**Activity**
Working from the top of the records below, reproduce each line exactly, ending once you have written the line containing "Berichtigung sie betreffender unrichtiger".

Collected data:

|---|

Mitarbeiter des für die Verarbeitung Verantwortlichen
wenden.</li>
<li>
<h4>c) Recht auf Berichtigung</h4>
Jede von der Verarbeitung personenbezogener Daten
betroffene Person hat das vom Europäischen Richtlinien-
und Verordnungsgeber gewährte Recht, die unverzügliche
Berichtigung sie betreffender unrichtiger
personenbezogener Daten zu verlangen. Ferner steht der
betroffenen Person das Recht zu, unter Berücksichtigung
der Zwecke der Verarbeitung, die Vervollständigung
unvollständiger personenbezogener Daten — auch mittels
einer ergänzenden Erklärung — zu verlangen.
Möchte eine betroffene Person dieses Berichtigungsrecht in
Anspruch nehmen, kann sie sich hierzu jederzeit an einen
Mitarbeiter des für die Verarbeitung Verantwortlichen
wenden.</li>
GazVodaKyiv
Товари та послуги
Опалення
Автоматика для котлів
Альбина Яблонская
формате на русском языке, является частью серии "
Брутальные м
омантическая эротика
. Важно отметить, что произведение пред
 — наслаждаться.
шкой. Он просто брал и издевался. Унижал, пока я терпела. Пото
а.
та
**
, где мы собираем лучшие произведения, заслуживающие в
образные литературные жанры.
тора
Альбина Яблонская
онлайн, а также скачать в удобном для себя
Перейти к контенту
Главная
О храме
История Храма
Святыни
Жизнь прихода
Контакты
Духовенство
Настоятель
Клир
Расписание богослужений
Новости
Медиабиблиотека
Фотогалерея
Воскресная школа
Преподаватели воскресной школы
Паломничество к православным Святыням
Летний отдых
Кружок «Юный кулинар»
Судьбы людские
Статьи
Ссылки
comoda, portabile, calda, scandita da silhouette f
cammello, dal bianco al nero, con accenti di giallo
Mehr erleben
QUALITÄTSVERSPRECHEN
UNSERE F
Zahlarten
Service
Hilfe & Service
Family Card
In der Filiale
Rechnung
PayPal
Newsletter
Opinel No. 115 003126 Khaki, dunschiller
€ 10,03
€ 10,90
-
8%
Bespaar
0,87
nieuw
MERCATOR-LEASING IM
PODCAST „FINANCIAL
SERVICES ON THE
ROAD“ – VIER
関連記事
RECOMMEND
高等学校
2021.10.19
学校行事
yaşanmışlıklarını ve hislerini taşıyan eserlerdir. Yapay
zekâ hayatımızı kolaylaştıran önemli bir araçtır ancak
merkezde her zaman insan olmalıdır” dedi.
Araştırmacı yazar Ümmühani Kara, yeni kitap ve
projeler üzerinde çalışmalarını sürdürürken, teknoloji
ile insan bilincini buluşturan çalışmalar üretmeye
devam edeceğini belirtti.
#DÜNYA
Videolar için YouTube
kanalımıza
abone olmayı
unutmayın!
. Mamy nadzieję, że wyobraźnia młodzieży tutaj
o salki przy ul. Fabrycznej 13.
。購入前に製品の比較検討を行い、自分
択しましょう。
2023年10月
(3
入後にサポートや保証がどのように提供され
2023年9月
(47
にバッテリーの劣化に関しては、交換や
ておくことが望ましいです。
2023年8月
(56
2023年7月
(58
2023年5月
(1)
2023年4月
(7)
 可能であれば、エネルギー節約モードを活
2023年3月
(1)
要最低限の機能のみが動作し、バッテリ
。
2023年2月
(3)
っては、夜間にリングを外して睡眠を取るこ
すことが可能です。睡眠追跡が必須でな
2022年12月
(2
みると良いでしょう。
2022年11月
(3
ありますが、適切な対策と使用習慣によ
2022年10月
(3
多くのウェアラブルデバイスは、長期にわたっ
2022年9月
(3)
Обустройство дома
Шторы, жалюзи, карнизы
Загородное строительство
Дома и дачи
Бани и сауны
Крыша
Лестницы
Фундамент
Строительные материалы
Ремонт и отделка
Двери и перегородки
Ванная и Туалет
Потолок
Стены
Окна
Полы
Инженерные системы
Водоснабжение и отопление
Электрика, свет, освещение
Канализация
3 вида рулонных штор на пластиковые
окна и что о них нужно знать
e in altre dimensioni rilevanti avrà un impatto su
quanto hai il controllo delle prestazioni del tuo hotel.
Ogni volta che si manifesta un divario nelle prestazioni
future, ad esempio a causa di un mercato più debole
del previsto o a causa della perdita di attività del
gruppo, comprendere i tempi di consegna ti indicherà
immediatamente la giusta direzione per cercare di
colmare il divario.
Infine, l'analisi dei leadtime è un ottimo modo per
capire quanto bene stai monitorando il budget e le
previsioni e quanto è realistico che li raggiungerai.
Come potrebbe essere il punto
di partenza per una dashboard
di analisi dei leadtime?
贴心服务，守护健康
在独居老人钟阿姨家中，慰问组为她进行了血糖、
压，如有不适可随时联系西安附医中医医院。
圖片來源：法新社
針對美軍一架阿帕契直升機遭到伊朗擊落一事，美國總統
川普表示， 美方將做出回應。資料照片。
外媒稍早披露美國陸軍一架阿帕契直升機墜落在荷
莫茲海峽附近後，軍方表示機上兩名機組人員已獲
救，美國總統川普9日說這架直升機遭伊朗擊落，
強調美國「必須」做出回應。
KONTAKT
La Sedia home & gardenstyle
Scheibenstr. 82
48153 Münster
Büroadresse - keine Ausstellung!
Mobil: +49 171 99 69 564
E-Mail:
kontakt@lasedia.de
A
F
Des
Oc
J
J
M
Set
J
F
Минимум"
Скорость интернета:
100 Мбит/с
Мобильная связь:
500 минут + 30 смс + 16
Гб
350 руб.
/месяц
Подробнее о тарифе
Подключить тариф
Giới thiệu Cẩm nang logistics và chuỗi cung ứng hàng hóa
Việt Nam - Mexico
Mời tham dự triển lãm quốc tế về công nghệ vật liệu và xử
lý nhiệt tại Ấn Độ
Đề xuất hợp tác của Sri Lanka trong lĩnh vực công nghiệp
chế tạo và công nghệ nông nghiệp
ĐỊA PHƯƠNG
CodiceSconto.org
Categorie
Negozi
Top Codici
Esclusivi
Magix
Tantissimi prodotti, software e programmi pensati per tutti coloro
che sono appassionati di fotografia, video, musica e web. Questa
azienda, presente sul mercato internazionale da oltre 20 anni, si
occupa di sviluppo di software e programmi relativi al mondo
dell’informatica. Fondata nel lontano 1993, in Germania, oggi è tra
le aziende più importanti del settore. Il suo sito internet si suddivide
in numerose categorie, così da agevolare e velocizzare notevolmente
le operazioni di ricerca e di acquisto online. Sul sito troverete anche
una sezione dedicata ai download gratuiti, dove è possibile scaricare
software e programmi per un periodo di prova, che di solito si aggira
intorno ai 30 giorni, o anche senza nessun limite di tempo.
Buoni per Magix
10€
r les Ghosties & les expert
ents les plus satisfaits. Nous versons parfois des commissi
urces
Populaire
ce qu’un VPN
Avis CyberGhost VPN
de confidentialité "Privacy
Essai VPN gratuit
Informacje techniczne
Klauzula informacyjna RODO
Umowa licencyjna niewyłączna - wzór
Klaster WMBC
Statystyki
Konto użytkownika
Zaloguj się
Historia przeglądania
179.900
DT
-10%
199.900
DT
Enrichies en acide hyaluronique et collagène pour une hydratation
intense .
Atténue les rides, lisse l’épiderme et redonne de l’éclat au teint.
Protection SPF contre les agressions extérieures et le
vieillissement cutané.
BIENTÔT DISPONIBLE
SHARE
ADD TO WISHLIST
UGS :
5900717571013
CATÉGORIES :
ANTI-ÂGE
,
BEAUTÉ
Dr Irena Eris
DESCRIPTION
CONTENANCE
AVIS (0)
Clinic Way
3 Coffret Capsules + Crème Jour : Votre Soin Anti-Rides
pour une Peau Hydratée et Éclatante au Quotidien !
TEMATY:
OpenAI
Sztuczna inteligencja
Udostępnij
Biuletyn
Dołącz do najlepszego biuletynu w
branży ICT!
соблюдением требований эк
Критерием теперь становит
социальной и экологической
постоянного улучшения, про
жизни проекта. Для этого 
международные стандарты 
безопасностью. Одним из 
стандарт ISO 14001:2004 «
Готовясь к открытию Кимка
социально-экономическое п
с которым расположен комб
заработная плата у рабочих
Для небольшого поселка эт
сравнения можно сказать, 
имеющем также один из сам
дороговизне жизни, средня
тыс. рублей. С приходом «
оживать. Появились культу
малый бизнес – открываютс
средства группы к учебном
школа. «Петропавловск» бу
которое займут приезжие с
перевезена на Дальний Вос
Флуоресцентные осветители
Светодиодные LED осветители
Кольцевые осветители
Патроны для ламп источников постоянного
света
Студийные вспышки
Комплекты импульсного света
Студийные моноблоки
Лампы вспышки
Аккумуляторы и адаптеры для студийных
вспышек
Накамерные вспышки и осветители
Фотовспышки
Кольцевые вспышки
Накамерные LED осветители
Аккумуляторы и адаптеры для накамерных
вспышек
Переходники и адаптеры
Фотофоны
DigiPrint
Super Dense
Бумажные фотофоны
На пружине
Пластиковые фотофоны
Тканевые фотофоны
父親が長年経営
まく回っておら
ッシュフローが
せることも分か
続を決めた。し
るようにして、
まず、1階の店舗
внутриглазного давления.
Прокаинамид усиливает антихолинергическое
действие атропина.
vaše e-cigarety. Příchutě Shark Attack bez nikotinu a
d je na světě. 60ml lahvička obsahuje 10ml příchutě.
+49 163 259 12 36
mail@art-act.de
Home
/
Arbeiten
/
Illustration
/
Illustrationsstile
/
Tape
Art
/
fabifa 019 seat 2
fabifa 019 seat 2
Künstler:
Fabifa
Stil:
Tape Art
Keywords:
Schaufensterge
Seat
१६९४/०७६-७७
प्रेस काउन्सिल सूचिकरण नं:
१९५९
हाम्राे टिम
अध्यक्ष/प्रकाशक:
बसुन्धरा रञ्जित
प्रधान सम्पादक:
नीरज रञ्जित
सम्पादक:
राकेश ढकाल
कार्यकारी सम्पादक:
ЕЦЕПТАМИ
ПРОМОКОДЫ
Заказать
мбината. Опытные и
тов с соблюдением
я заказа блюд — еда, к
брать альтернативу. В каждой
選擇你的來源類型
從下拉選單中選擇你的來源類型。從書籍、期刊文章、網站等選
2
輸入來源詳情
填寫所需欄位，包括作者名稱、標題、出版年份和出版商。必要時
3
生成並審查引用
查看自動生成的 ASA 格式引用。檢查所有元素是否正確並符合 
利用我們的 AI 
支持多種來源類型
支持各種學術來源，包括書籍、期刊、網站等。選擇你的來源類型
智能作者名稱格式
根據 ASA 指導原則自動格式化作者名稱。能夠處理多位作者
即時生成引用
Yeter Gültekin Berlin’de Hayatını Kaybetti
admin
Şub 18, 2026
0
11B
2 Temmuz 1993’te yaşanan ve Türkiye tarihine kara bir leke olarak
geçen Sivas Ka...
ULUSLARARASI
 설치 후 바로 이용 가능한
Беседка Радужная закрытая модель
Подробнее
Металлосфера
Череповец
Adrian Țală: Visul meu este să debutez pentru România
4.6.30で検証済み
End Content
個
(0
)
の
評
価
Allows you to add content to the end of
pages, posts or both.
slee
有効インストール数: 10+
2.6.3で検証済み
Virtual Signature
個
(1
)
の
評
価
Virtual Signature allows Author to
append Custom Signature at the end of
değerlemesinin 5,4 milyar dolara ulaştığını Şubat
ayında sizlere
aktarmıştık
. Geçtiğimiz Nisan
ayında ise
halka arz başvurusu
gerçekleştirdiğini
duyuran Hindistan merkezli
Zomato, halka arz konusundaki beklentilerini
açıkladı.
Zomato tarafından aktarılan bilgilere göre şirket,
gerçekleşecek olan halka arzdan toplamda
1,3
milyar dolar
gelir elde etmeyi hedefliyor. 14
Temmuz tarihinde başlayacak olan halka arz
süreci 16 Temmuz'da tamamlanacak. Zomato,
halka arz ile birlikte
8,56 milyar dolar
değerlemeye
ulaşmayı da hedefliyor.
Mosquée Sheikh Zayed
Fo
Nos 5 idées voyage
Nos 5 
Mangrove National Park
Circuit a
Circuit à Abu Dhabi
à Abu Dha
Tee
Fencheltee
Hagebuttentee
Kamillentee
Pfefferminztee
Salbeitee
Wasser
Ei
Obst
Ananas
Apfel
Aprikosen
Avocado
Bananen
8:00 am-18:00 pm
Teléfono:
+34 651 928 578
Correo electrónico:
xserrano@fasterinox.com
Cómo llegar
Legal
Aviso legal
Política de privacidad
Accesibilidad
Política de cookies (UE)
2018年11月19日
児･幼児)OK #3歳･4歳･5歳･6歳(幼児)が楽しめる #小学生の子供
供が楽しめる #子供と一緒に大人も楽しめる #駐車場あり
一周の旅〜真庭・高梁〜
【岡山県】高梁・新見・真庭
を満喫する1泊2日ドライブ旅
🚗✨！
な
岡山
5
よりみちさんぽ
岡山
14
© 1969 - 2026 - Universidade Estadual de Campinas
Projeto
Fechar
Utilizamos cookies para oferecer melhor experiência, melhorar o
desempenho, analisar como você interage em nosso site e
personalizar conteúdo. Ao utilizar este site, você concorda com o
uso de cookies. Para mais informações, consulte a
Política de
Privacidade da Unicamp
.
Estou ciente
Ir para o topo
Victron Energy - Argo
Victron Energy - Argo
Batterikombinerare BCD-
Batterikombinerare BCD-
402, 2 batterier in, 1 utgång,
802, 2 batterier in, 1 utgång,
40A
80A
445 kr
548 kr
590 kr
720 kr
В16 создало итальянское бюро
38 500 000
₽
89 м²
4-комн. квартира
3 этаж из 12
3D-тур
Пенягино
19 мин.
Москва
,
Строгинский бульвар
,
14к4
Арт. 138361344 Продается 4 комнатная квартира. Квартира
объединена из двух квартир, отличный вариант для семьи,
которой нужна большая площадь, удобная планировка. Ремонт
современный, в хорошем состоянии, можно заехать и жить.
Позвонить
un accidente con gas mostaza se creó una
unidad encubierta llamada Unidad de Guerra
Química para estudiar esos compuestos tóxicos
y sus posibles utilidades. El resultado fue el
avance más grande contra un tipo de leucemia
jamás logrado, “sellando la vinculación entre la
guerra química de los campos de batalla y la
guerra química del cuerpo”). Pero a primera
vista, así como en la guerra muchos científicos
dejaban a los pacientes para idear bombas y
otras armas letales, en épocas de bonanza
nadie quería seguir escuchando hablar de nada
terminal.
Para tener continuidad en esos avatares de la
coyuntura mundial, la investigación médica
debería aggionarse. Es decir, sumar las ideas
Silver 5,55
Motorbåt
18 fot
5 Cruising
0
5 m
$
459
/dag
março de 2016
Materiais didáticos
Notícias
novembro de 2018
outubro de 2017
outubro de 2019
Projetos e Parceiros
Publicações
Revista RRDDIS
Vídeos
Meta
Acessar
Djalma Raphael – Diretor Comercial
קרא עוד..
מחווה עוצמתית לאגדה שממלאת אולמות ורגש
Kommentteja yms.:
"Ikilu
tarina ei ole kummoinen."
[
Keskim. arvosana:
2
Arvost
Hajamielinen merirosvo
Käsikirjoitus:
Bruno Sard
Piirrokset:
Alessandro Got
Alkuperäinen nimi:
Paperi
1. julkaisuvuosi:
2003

|---|

**Answer space**
Mitarbeiter des für die Verarbeitung Verantwortlichen
wenden.</li>
<li>
<h4>c) Recht auf Berichtigung</h4>
Jede von der Verarbeitung personenbezogener Daten
betroffene Person hat das vom Europäischen Richtlinien-
und Verordnungsgeber gewährte Recht, die unverzügliche
Berichtigung sie betreffender unrichtiger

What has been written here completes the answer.